Sólo que de esta bipartición inicial se pierde rápidamente toda huella: también
Pedro y Juan se saben enviados a los paganos e inmediatamente cruzan los
confines de Israel. Santiago, el hermano del Señor, que después del año 42 se
convierte en una especie de primado de la Iglesia hebraica, no era un apóstol.
También sin ulteriores consideraciones de detalle, podemos afirmar que el
ministerio apostólico es un ministerio universal, dirigido a la humanidad entera,
y por lo tanto a la única Iglesia Universal. A partir de la actividad misionera
de los apóstoles nacen las iglesias locales, las cuales tienen necesidad de
responsables que las guíen. A ellos incumbe la obligación de garantizar la
unidad de fe con la Iglesia entera, de plasmar la vida interna de las iglesias
locales y de mantener abiertas las comunidades, a fin de permitirles crecer
numéricamente y de hacer llegar el don del Evangelio a los conciudadanos aún no
creyentes. Este ministerio eclesial local, que al inicio aparece bajo múltiples
denominaciones, adquiere poco a poco una configuración estable y unitaria. En
la Iglesia naciente, por lo tanto, existen con toda evidencia, codo a codo, dos
estructuras que, aun teniendo, sin duda, relación entre sí, son netamente
distinguibles: por una parte, los servidores de las iglesias locales, que poco
a poco van asumiendo formas estables; por otra, el ministerio apostólico, que
pronto ya no está reservado únicamente a los Doce (cf
Ef 4, 10). En Pablo se
pueden distinguir netamente dos concepciones de «apóstol»: por un lado, él
acentúa mucho la unicidad específica de su apostolado, que apoya sobre un
encuentro con el Resucitado y que, por lo tanto, lo coloca al mismo nivel que
los Doce. Por el otro, Pablo prevé -por ejemplo en 1 Cor
12, 28- un ministerio de «apóstol» que trasciende por mucho el círculo de los
Doce: también cuando en Rm 16, 7 él designa a Andrónico y a Junia como
apóstoles, subyace esta concepción más amplia. Una terminología análoga encontramos en Ef 2, 20, donde,
hablándonos de apóstoles y profetas como fundamento de la Iglesia, ciertamente
no se refiere sólo a los Doce. Los Profetas de los que habla la Didaché, al inicio del segundo siglo, son considerados con
toda evidencia como un ministerio misionero universal. Todavía más interesante
es que de ellos se dice: «Son vuestros sumos sacerdotes» (13, 3).

* Lista de tareas *
• a. Enumera todas las citas bíblicas con capítulo y versículo que aparecen en el texto sobre el ministerio apostólico.
• b. Copia del texto sobre el ministerio apostólico el tramo que va desde "Sólo que de" hasta "era un apóstol.".

* Extracto de datos *
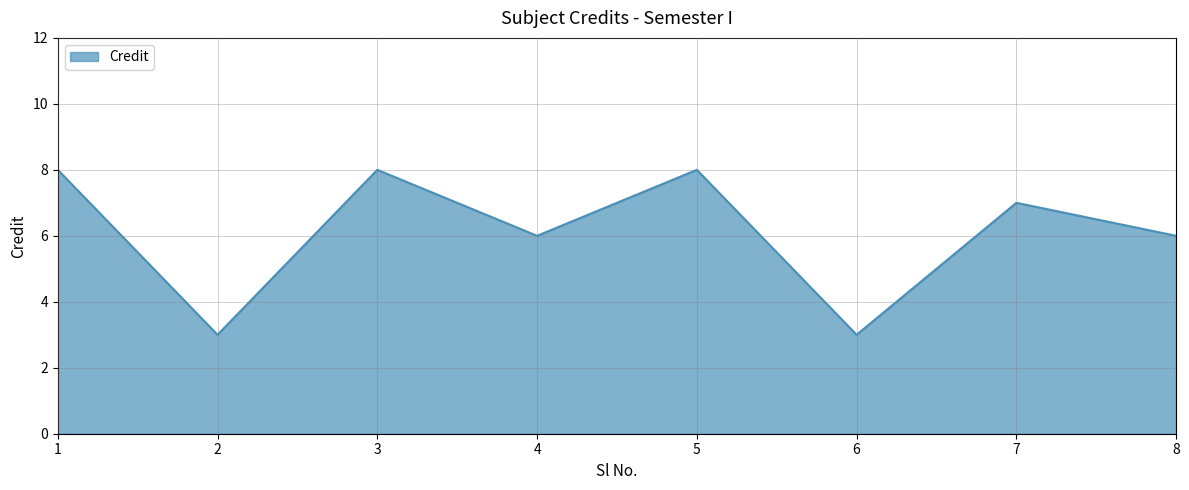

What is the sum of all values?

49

* Respuestas *
• a.
- Ef 4, 10
- 1 Cor 12, 28
- Rm 16, 7
- Ef 2, 20

• b.
Sólo que de esta bipartición inicial se pierde rápidamente toda huella: también
Pedro y Juan se saben enviados a los paganos e inmediatamente cruzan los
confines de Israel. Santiago, el hermano del Señor, que después del año 42 se
convierte en una especie de primado de la Iglesia hebraica, no era un apóstol.